On the shoreline she stood, 
As the waves broke on her chest
She didn't have any time to rest 
But the shiny sea made her look

There was a missile alert in Hawaii 
That turned out to be fake
And here there was rain and cold 
And a life it did forsake

Do you feel a tad broken, 

Do you feel completely shattered? 

Tuesday, 9 January 2018

I'm swamped by the powder of the charcoal destruction that covers my hands 
There's no place more empty than me

And all I can think of is that I need to black out in your arms for as much time necessary to be brought back up again or never to return.
Tired of tales of woe and sorrow, still I know there's no tomorrow, but this emptiness lodged in the extent of my chest, sucking my inside into a black hole, doesn't mind anymore  about anything and I just want it all to disappear. 
Walking through broken leaves they still shatter underneath my feet 
Making noises like crunchy chips 
Like the darkness that shows up deep from the crack of my smile so does the desolation of the melancholic autumn season creeps behind the golden red and brown beauty all around.
The falling leaves, those trees tears, come swaying slowly like all my fears. 

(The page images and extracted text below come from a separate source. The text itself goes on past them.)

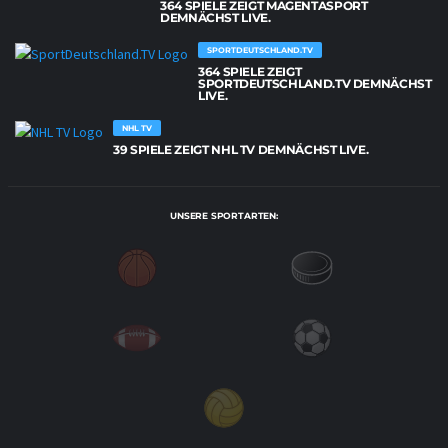
364 SPIELE ZEIGT MAGENTASPORT
DEMNÄCHST LIVE.
SPORTDEUTSCHLAND.TV
364 SPIELE ZEIGT
SPORTDEUTSCHLAND.TV DEMNÄCHST
LIVE.
NHL TV
39 SPIELE ZEIGT NHL TV DEMNÄCHST LIVE.
UNSERE SPORTARTEN:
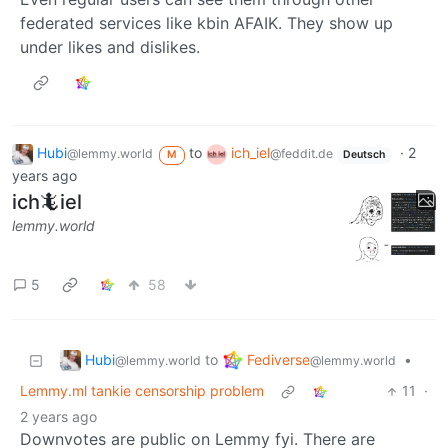
federated services like kbin AFAIK. They show up
under likes and dislikes.
Hubi
to
ich_iel
·
2
@lemmy.world
@feddit.de
M
Deutsch
years ago
ich🦎iel
lemmy.world
5
58
Hubi
Fediverse
to
•
@lemmy.world
@lemmy.world
Lemmy.ml tankie censorship problem
11
·
2 years ago
Downvotes are public on Lemmy fyi. There are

I cast a poem out of the gentle yellow breeze into my persistence and courage before winter comes and makes them freeze. 

Monday, 11 December 2017

There was a time when not even wildfires could push me away from you.
They don't see me
They don't talk with me
They don't touch me
They don't know much about me
They don't love me

And, still, all I wish for are crystal dawns and vanilla skies.

Sunday, 15 October 2017

The river of memories washes them away into the sea of oblivion.